Par requête en injonction de payer reçu le 9 septembre 2024, il a sollicité la condamnation de M. [O] à lui payer cette somme, outre les frais et dépens.
Par ordonnance du 24 janvier 2025, le Tribunal judiciaire de Lille a rejeté la requête et estimé qu’un débat contradictoire était nécessaire.

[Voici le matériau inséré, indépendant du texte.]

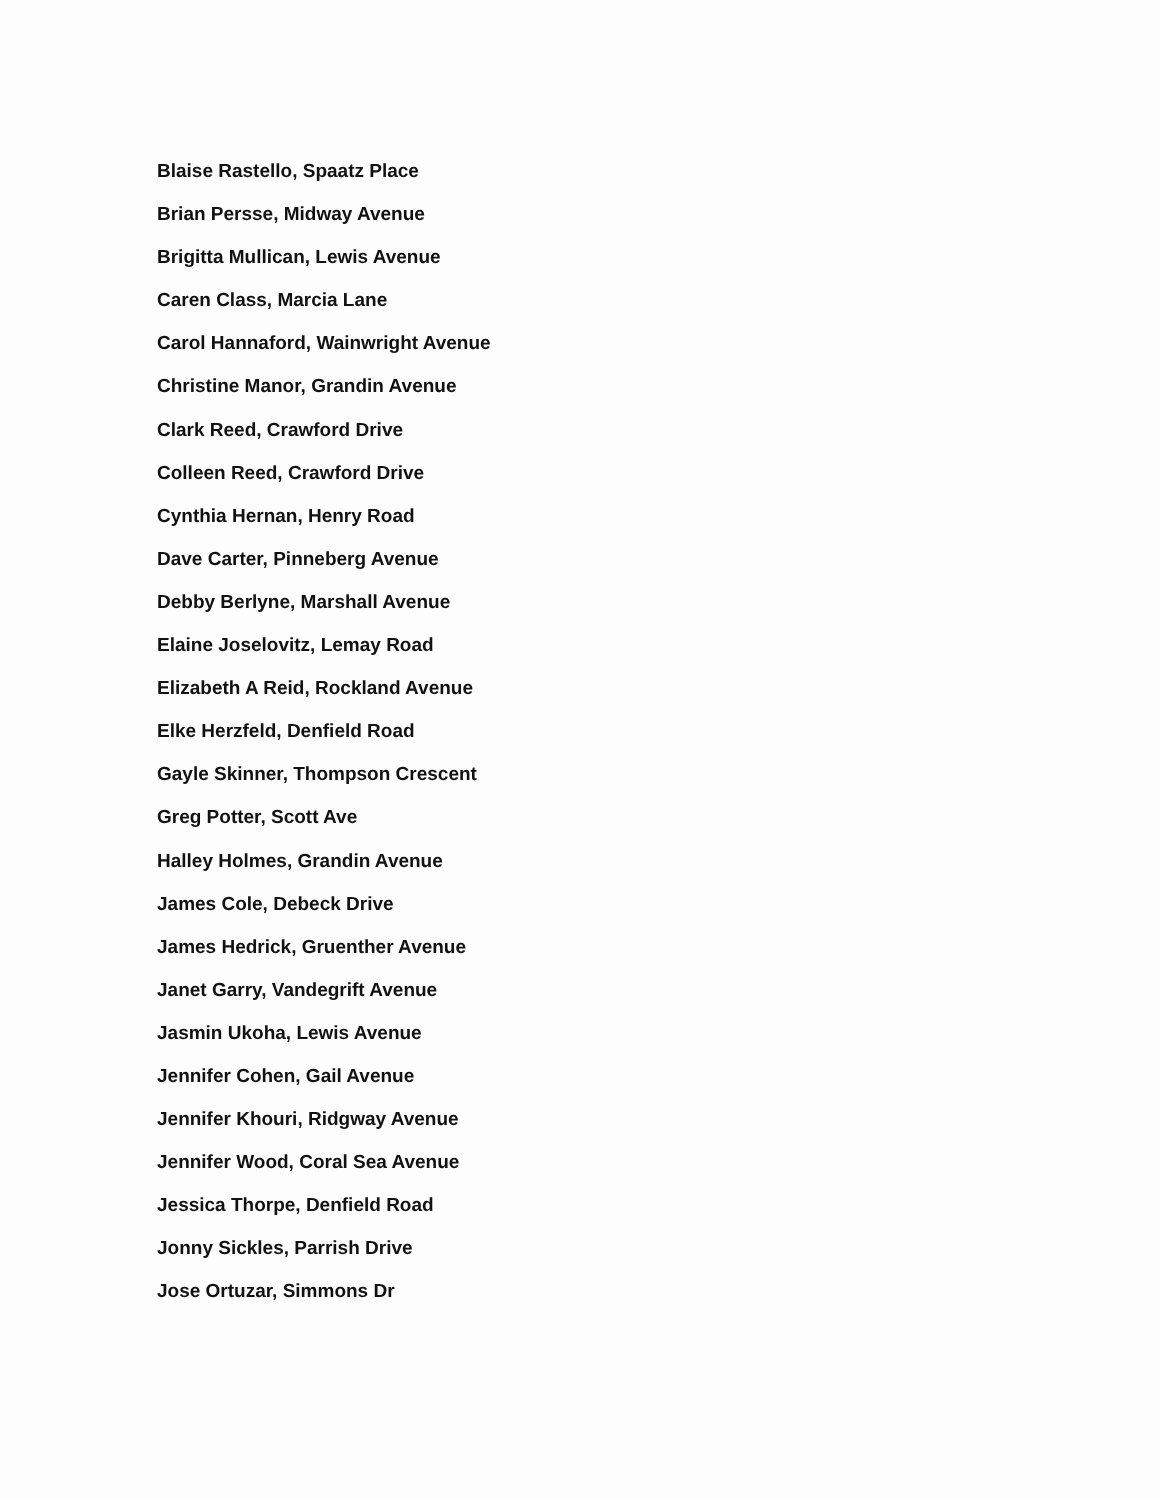Blaise Rastello, Spaatz Place
Brian Persse, Midway Avenue
Brigitta Mullican, Lewis Avenue
Caren Class, Marcia Lane
Carol Hannaford, Wainwright Avenue
Christine Manor, Grandin Avenue
Clark Reed, Crawford Drive
Colleen Reed, Crawford Drive
Cynthia Hernan, Henry Road
Dave Carter, Pinneberg Avenue
Debby Berlyne, Marshall Avenue
Elaine Joselovitz, Lemay Road
Elizabeth A Reid, Rockland Avenue
Elke Herzfeld, Denfield Road
Gayle Skinner, Thompson Crescent
Greg Potter, Scott Ave
Halley Holmes, Grandin Avenue
James Cole, Debeck Drive
James Hedrick, Gruenther Avenue
Janet Garry, Vandegrift Avenue
Jasmin Ukoha, Lewis Avenue
Jennifer Cohen, Gail Avenue
Jennifer Khouri, Ridgway Avenue
Jennifer Wood, Coral Sea Avenue
Jessica Thorpe, Denfield Road
Jonny Sickles, Parrish Drive
Jose Ortuzar, Simmons Dr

Par acte d’huissier délivré le 10 septembre 2025, M [T] [D] a fait citer M. [R] [E] [O] devant le Tribunal judiciaire de LILLE afin d’obtenir sa condamnation, sous le bénéfice de l’exécution provisoire, au paiement des sommes suivantes :
10.000 euros au titre du remboursement de la reconnaissance de dette avec intérêts au taux légal à compter de la mise en demeure de payer du 11 août 2023,
1.000 euros sur le fondement de l’article 700 du code de procédure civile, outre les dépens.

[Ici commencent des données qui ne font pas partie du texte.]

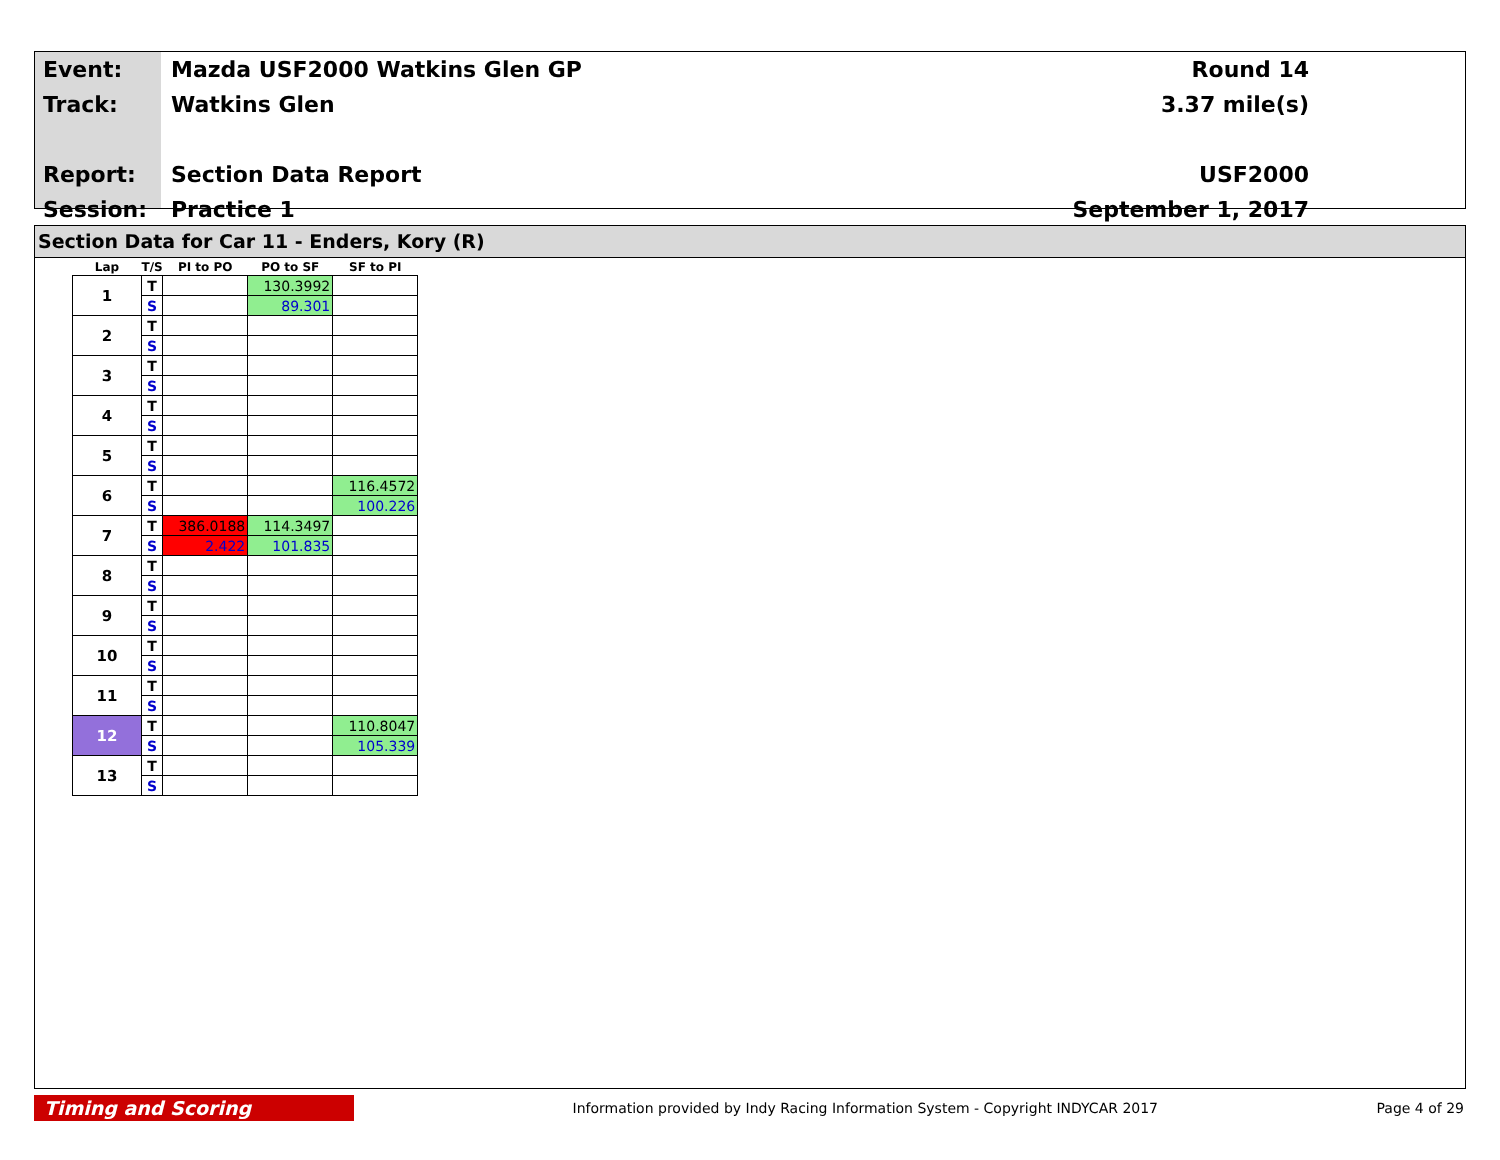Event:
Track:
Report:
Session:
Mazda USF2000 Watkins Glen GP
Watkins Glen
Section Data Report
Practice 1
Round 14
3.37 mile(s)
USF2000
September 1, 2017
Section Data for Car 11 - Enders, Kory (R)
| Lap | T/S | PI to PO | PO to SF | SF to PI |
| --- | --- | --- | --- | --- |
| 1 | T | | 130.3992 | |
| | S | | 89.301 | |
| 2 | T | | | |
| | S | | | |
| 3 | T | | | |
| | S | | | |
| 4 | T | | | |
| | S | | | |
| 5 | T | | | |
| | S | | | |
| 6 | T | | | 116.4572 |
| | S | | | 100.226 |
| 7 | T | 386.0188 | 114.3497 | |
| | S | 2.422 | 101.835 | |
| 8 | T | | | |
| | S | | | |
| 9 | T | | | |
| | S | | | |
| 10 | T | | | |
| | S | | | |
| 11 | T | | | |
| | S | | | |
| 12 | T | | | 110.8047 |
| | S | | | 105.339 |
| 13 | T | | | |
| | S | | | |
Timing and Scoring
Information provided by Indy Racing Information System - Copyright INDYCAR 2017
Page 4 of 29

A l’audience du 29 septembre 2025, date à laquelle l’affaire a été appelée et retenue, M [T] [D], représenté son conseil, réitère ses demandes initiales.
Conformément à l’article 455 du code de procédure civile, il sera expressément renvoyé à l’acte introductif d’instance pour un plus ample exposé des prétentions et moyens.
Bien que régulièrement assignée par selon les modalités de l’article 659 du code de procédure civile, M. [R] [E] [O] n’a pas comparu et ne s’est pas fait représenter.
L’affaire a été mise en délibéré au 8 décembre 2025.
MOTIVATION
Sur les demandes en paiement au titre des reconnaissances de dette :
Aux termes de l’article 1353 du code civil, celui qui réclame l’exécution d’une obligation doit la prouver.
En application de l’article 9 du code de procédure civile, il incombe à chaque partie de prouver conformément à la loi les faits nécessaires au succès de sa prétention.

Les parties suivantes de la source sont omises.